Zaman öylesine hızlı akıp geçiyor ki, geçen haftaya uzak tarih diye baktığımız günleri yaşıyoruz... Her doğan gün, dönüm noktası niteliğindeki olaylarla dolu. İnsan belleğinin bunları tam hazmetmeden ertesi gün oluşacak yeni gelişmelerle karşı karşıya kalması akılları zorluyor...
Gezi platformu
Unuttuğumuz bir önemli olayı hatırlatayım mı? Gezi Kalkışması ertesinde 5 Haziran 2013'te, Başbakan Yardımcısı Bülent Arınç, "Taksim Gezi Parkı Dayanışma Platformu" olarak bilinen kalkışmanın temsilcilerini kabul etmişti. Bu gelişmeler sırasında o zaman Başbakan olan Tayyip Erdoğan Kuzey Afrika seyahatindeydi. Arınç'a sunulan bir metin, Gezicilerin hükümetten istediklerinin listesini içeriyordu.
İstemezükçüler
Bu listedeki bazı maddeleri hatırlıyor musunuz?
* Atatürk Kültür Merkezi'nin yıkılmasına ilişkin girişimler durdurulmalıdır.
* 3'üncü Köprü, 3'üncü Havaalanı, Kanal İstanbul gibi projeler, ekolojik değerleri tahrip edecekleri için durdurulmalıdır.
Aradan geçen beş yılda 3'üncü Köprü yapıldı. Atatürk Kültür Merkezi yıkıldı. Yerine yeni bir Merkez yapılıyor. 3'üncü Havaalanı inşaatı hızla ilerliyor. Bu arada Körfez de bir köprü ile geçiliyor artık...
Köprüyü o açamadı
Sözünü ettiğimiz gelişmeler 2013'teydi... 1960'ların ve 70'lerin polemiklerini hatırlar mısınız? O dönemin Başbakanı Demirel Boğaz'a köprü yapılacağını söylediğinde, muhalefetteki CHP'nin sözcüleri "Önce Zap köprüsünü yap" diyerek karşı çıkarlardı. Sonuçta bu köprü yapıldı ama 1973'ün 29 Ekimindeki açılışı Demirel yapamadı. Çünkü 12 Mart 1971 darbesi ile devrilmişti. Ya da "Döviz gider" gerekçesiyle renkli televizyonun 1980'lere kadar gelemediğini hatırlar mısınız?
Hep aynı şarkı
Dün Fatih Altaylı Hürriyet'in bir haberine takılmıştı. Altaylı'ya göre bu haberde yeni açılan Avrasya geçişine dönük bir negatif algı yaratma çabası var gibiydi. Çünkü bu haber köprülerden ve geçişlerden beklenen hasılat sağlanamadığı için garantiler ve kamu kaynaklarından ödenen paraları hatırlatmaktaydı.

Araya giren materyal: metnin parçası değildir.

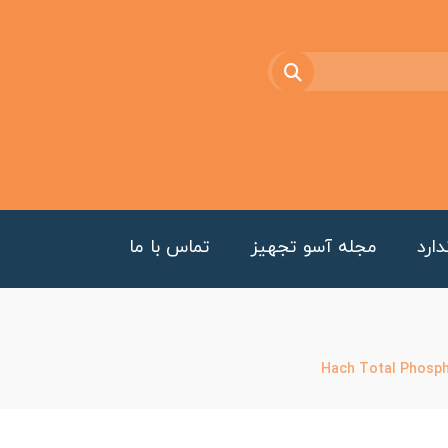
ارد
مجله آسو تجهیز
تماس با ما
Hach Total Phosph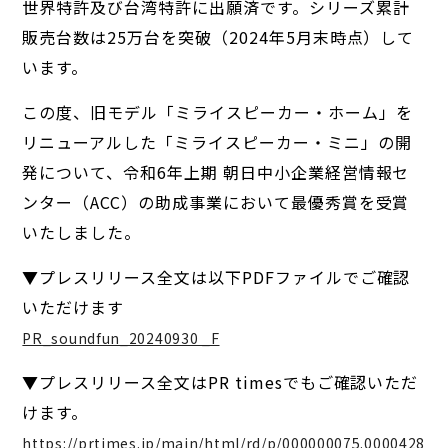
世界特許及び台湾特許に出願済です。シリーズ累計
販売台数は25万台を突破（2024年5月末時点）して
います。
この度、旧モデル「ミライスピーカー・ホーム」を
リニューアルした「ミライスピーカー・ミニ」の開
発について、令和6年上期 朝日中小企業経営情報セ
ンター（ACC）の助成事業において最優秀賞を受賞
いたしました。
▼プレスリリース全文は以下PDFファイルでご確認
いただけます
PR_soundfun_20240930 _F
▼プレスリリース全文はPR timesでもご確認いただ
けます。
https://prtimes.jp/main/html/rd/p/000000075.0000428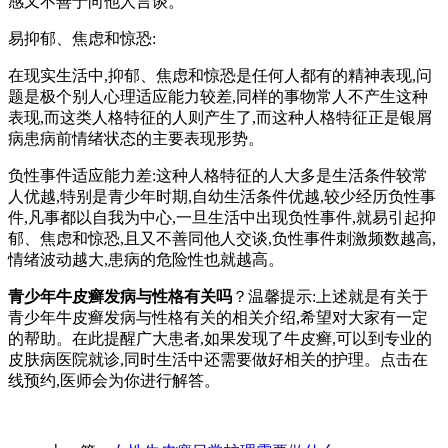
感又不善于向他人言谈。
易抑郁、焦虑和惊恐:
在现实生活中,抑郁、焦虑和惊恐是任何人都有的精神表现,问
题是极个别人心理适应能力较差,同样的事物常人不产生这种
表现,而这类人格特征的人则产生了,而这种人格特征正是银屑
病患病前情绪状态的主要表现形势。
负性事件适应能力差:这种人格特征的人大多是生活条件较常
人优越,特别是青少年时期,自幼生活条件优越,较少经历负性事
件,凡事都以自我为中心,一旦生活中出现负性事件,就易引起抑
郁、焦虑和惊恐,且又不善同他人交谈,负性事件刺激频数越高,
情绪波动越大,患病的危险性也就越高。
青少年牛皮癣发病与性格有关吗
？温馨提示:上述就是有关于
青少年牛皮癣发病与性格有关的相关介绍,希望对大家有一定
的帮助。在此提醒广大患者,如果发现了牛皮癣,可以到专业的
皮肤病医院就诊,同时生活中还需要做好相关的护理。点击在
线预约,医师会为你进行解答。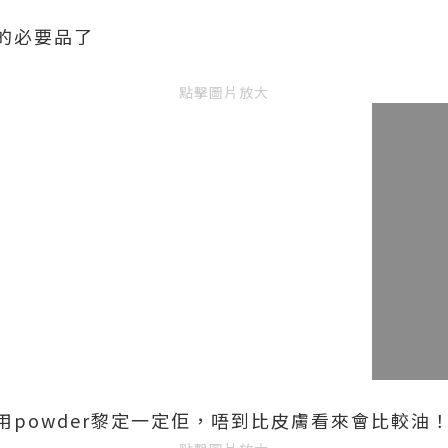
的必要品了
點擊圖片放大
用powder黎定一定佢，唔到比皮膚看來會比較油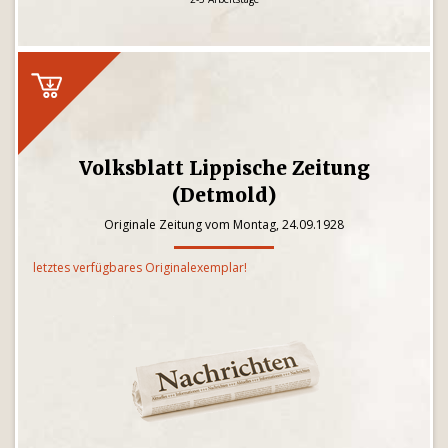
Volksblatt Lippische Zeitung
(Detmold)
Originale Zeitung vom Montag, 24.09.1928
letztes verfügbares Originalexemplar!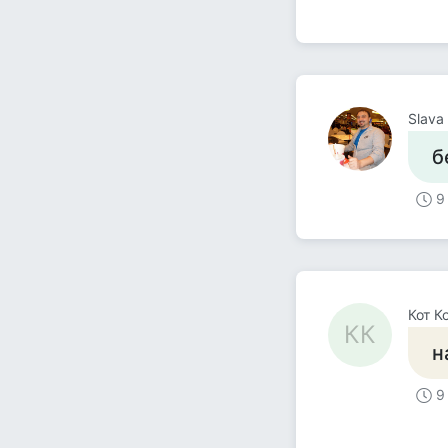
Slava
б
9
Кот К
КК
н
9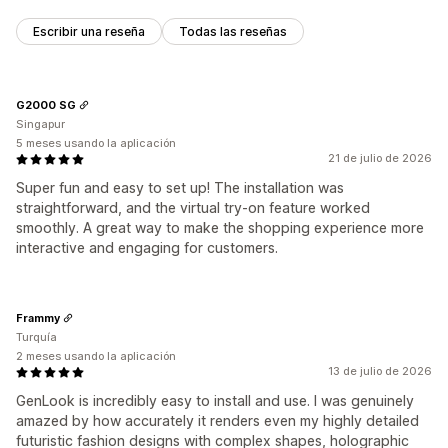
Escribir una reseña
Todas las reseñas
G2000 SG
Singapur
5 meses usando la aplicación
21 de julio de 2026
Super fun and easy to set up! The installation was
straightforward, and the virtual try-on feature worked
smoothly. A great way to make the shopping experience more
interactive and engaging for customers.
Frammy
Turquía
2 meses usando la aplicación
13 de julio de 2026
GenLook is incredibly easy to install and use. I was genuinely
amazed by how accurately it renders even my highly detailed
futuristic fashion designs with complex shapes, holographic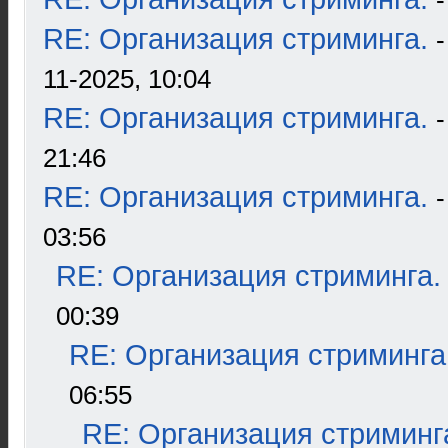
RE: Организация стриминга.
11-2025, 10:04
RE: Организация стриминга.
21:46
RE: Организация стриминга.
03:56
RE: Организация стриминга.
00:39
RE: Организация стриминга
06:55
RE: Организация стриминг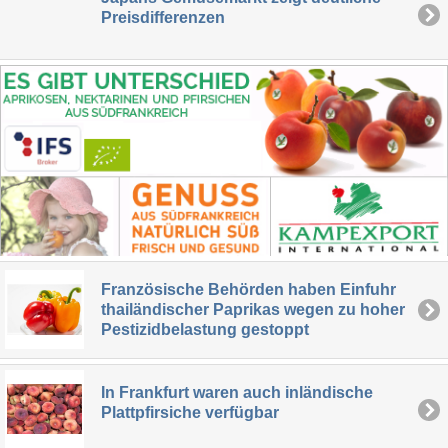
Preisdifferenzen
Französische Behörden haben Einfuhr
thailändischer Paprikas wegen zu hoher
Pestizidbelastung gestoppt
In Frankfurt waren auch inländische
Plattpfirsiche verfügbar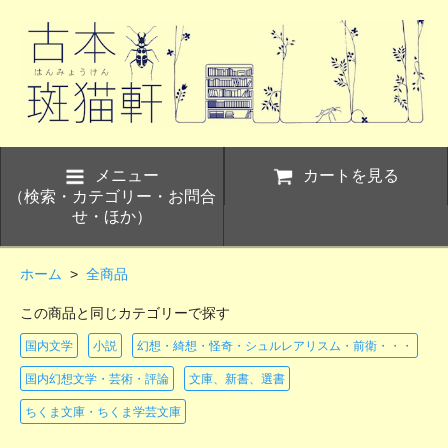
メニュー
カートを見る
（検索・カテゴリー・お問合
せ・ほか）
ホーム
>
全商品
この商品と同じカテゴリーで探す
国内文学
小説
幻想・綺想・怪奇・シュルレアリスム・前衛・・・
国内幻想文学・芸術・評論
文庫、新書、選書
ちくま文庫・ちくま学芸文庫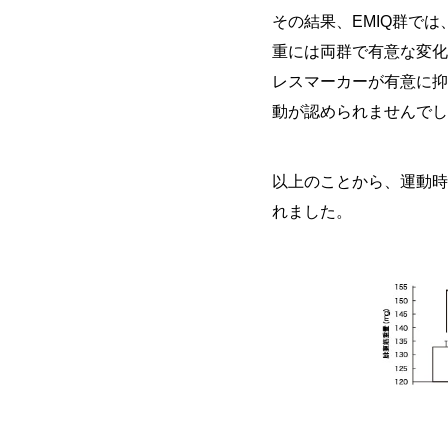
その結果、EMIQ群で
重には両群で有意な変化
レスマーカーが有意に抑
動が認められませんでし
以上のことから、運動時
れました。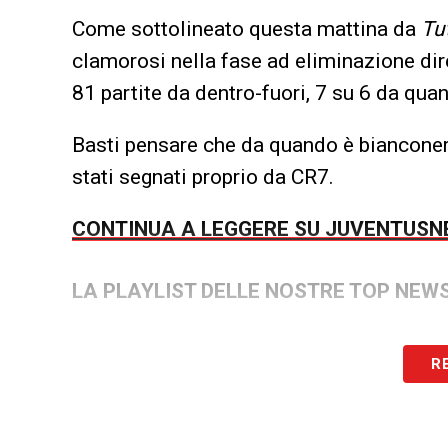
Come sottolineato questa mattina da
Tu
clamorosi nella fase ad eliminazione dir
81 partite da dentro-fuori, 7 su 6 da qua
Basti pensare che da quando è bianconero,
stati segnati proprio da CR7.
CONTINUA A LEGGERE SU JUVENTUS
LA PLAYLIST DELLE NOSTRE TOP NEW
R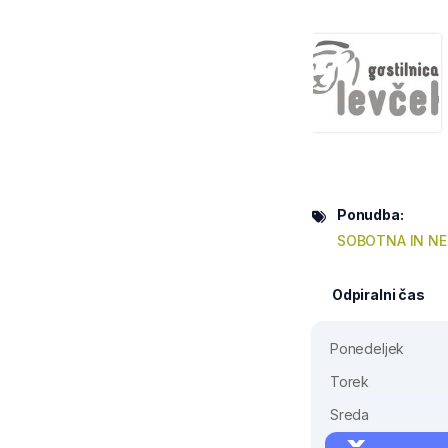
Ponudba:
SOBOTNA IN NE
Odpiralni čas
Ponedeljek
Torek
Sreda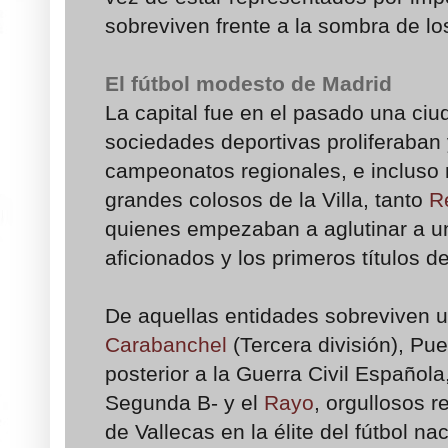
sobreviven frente a la sombra de lo
El fútbol modesto de Madrid
La capital fue en el pasado una ciu
sociedades deportivas proliferaban
campeonatos regionales, e incluso 
grandes colosos de la Villa, tanto
R
quienes empezaban a aglutinar a u
aficionados y los primeros títulos de
De aquellas entidades sobreviven 
Carabanchel
(Tercera división), Pu
posterior a la Guerra Civil Español
Segunda B- y el
Rayo
, orgullosos r
de Vallecas en la élite del fútbol nac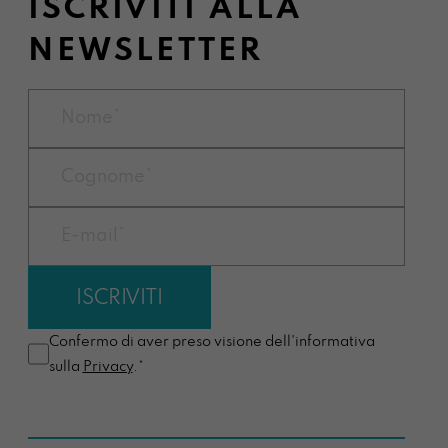
ISCRIVITI ALLA
NEWSLETTER
Confermo di aver preso visione dell'informativa
sulla
Privacy
.*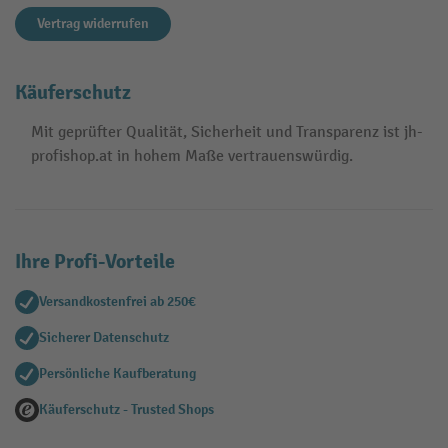
Vertrag widerrufen
Käuferschutz
Mit geprüfter Qualität, Sicherheit und Transparenz ist jh-
profishop.at in hohem Maße vertrauenswürdig.
Ihre Profi-Vorteile
Versandkostenfrei ab 250€
Sicherer Datenschutz
Persönliche Kaufberatung
Käuferschutz - Trusted Shops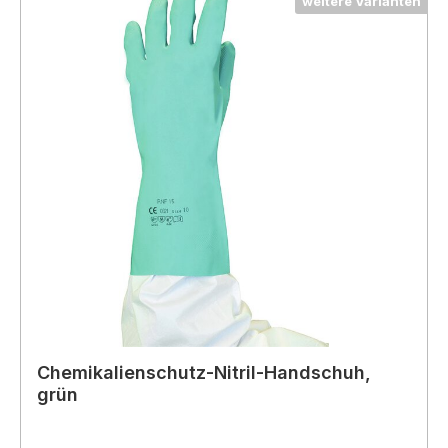
weitere Varianten
Chemikalienschutz-Nitril-Handschuh,
grün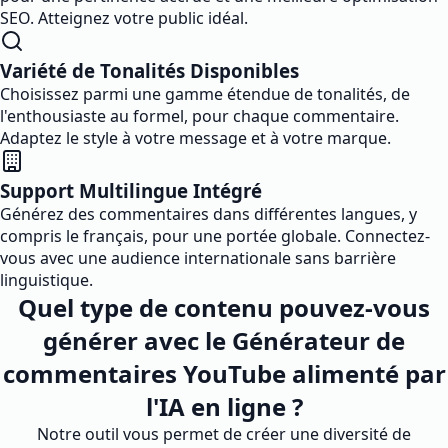
SEO. Atteignez votre public idéal.
Variété de Tonalités Disponibles
Choisissez parmi une gamme étendue de tonalités, de
l'enthousiaste au formel, pour chaque commentaire.
Adaptez le style à votre message et à votre marque.
Support Multilingue Intégré
Générez des commentaires dans différentes langues, y
compris le français, pour une portée globale. Connectez-
vous avec une audience internationale sans barrière
linguistique.
Quel type de contenu pouvez-vous
générer avec le Générateur de
commentaires YouTube alimenté par
l'IA en ligne ?
Notre outil vous permet de créer une diversité de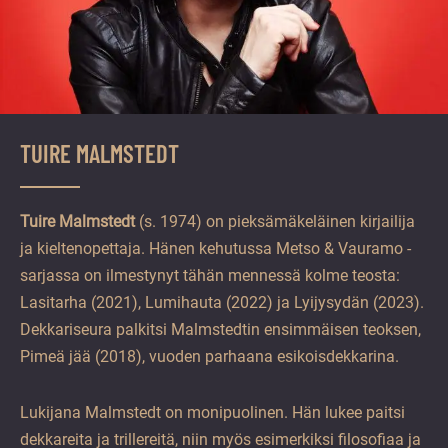
TUIRE MALMSTEDT
Tuire Malmstedt
(s. 1974) on pieksämäkeläinen kirjailija
ja kieltenopettaja. Hänen kehutussa Metso & Vauramo -
sarjassa on ilmestynyt tähän mennessä kolme teosta:
Lasitarha (2021), Lumihauta (2022) ja Lyijysydän (2023).
Dekkariseura palkitsi Malmstedtin ensimmäisen teoksen,
Pimeä jää (2018), vuoden parhaana esikoisdekkarina.
Lukijana Malmstedt on monipuolinen. Hän lukee paitsi
dekkareita ja trillereitä, niin myös esimerkiksi filosofiaa ja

Ömrümüz böyle geçiyor. Eğer AK Parti iktidarı ve Tayyip Erdoğan'ın kararlılığı olmasaydı, yeni yatırımları değil 2000'lerin başındaki kararsızlıkları yaşayacaktık. Boğaz'ın altından karşıya geçilebileceğini de herhalde rüyamızda bile görmeyecektik.